葬儀の専門家の方へ尋ねると、『香典なしでお通夜へ参列する』
『焼香だけさせていただく』マナーとしては間違っていないそうです。

しかし、難しいのは、、、マナーというより、、相手がどう思うか?
そちらの方が問題として大きいようです。

ネットで声を拾ってみると、、、

『香典も持参せずに、お通夜に来るなど、常識を疑う』
「私だったら、恥ずかしいので、千円でも2千円でも包む』

ちなみに香典の金額としては1・3・5・10の数字にするのが一般的です。
千円というのはさすがになく、、、、最低3千円と考えて良いはずです。

香典なしというのは考えられない。と思う方もいるのはたしか。
厳密なマナー違反ではないけれど、相手に失礼に思われる可能性もある。

香典

しかし、家族葬などが増えて、なるべく地味に簡単に葬祭を済ませたい。
そう考えている方も最近は特に増えています。

このような考えを持った方だと、香典をいただいて、そのあとのお返しなどが正直、面倒臭い。
香典なしで参列してもらった方が逆にありがたい。

考え方が違うと、香典についても、意見が真っ向から分かれます。

地域によると、ご近所さんが亡くなった場合は個人での香典を禁止にして、地域での一律の香典のみとする。
そう明確に決めているところもあります。このような形だと非常に明確で迷わずに済みます。

最近では会社関係、取引先関係からの香典を受け取らないと決めている場合も見かけます。
これはお返しの煩雑さを減らすためだと思います。

私自身、数年前に父を亡くして、香典を受け取る当事者となった経験があります。
定年を迎えて、かなり長い年月が経っていることもあり、親戚や本当に父を知っている方に多くお通夜やお葬式に来ていただきました。

もちろん、親戚や深い知り合いからは常識のある金額で香典をいただきました。

ご近所の方は町内会からの代表の数人に来ていただき、決まった金額の香典をいただきました。
この時に、生前に父にお世話になったお礼と私の知らない父のエピソードなどを聞けて、本当に嬉しく思いました。
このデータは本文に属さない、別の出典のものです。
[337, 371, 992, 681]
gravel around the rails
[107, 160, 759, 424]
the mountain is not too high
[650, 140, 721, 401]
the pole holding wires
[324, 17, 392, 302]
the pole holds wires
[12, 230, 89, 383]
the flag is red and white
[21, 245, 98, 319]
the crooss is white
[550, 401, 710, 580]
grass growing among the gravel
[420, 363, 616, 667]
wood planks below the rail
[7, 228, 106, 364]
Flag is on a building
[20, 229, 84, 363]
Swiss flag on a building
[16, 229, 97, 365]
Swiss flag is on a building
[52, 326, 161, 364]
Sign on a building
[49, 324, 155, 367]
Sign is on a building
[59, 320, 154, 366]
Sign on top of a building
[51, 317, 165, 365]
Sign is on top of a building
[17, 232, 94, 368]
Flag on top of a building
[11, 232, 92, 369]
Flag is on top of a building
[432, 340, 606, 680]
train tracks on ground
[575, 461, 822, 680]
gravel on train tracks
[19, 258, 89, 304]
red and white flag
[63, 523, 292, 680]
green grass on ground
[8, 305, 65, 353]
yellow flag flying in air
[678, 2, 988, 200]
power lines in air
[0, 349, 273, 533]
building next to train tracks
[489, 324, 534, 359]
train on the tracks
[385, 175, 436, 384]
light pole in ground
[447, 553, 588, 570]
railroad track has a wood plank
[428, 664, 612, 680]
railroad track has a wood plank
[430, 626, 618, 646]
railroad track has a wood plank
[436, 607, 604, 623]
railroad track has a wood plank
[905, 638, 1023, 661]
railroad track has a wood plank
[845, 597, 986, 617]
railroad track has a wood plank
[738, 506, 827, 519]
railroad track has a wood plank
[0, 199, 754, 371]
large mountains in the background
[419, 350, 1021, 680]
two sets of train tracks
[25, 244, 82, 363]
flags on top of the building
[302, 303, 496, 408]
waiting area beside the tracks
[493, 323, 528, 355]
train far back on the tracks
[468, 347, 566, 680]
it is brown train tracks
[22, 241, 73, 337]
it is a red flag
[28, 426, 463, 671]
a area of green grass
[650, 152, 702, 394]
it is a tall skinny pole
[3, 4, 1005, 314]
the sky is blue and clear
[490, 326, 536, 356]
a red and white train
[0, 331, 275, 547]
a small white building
そして、ほとんど顔を知らない方で香典なしで焼香だけで済ます方もいました。

そして、私の友人などは参列せず、しばらくして、お線香を持って弔問してくれて、手を合わせてくれました。
私の友人からは香典などいただくても、これだけでも十分に思えました。

しかし、遠い知り合いの方などで連名で香典をもらった場合など、
どのようにお返しをすれば良いのか?お返しの品や値段など迷う場合もでてきました。
きっと会社関係の方の香典を辞退するのが多いのは、このような理由があるからではないでしょうか?

私の感想としては、あまり知らない方から少額の香典をいただいても、後々の返礼の方が大変になったかと思います。

香典のあり、なしについては、ご遺族がどのようなタイプなのか?それが大きいと思います。

特に地方などで、厳格にお付き合いやルール、常識、マナーを重んじられる方だと印象が後々悪くなると思います。
迷う場合なら、3千円くらいの少額でも包む方が無難です。

最近ではお通夜やお葬式の当日に返礼品を渡す場合も少なくありません。
それを考えると、やはり迷うくらいならば香典をお渡しした方がいいかもしれません。

終活という言葉が生まれ、昔とはお通夜やお葬式の形や考えも変わってきています。
最初から『香典』『供花』『供物』を断るお式も多くみかけます。

香典はそもそも『相互扶助』の考えから生まれました。

昔は残された遺族がご近所に食事を振る舞うのが慣例だったのです。
それでは金銭的に大変だろう! と香典という制度が始まったのです。
そして、残された遺族が当面の生活に困らないように助けたい!そんな気持ちを表していました。

ご近所付き合いが昔ほどない現代では
時代とともに香典の考え方も変わっているような気がします。

香典を持参する?しない?
歯切れが悪い答えですが、、、、
周りに合わせて同じようにするのが今のところ、1番の正解かもしれません。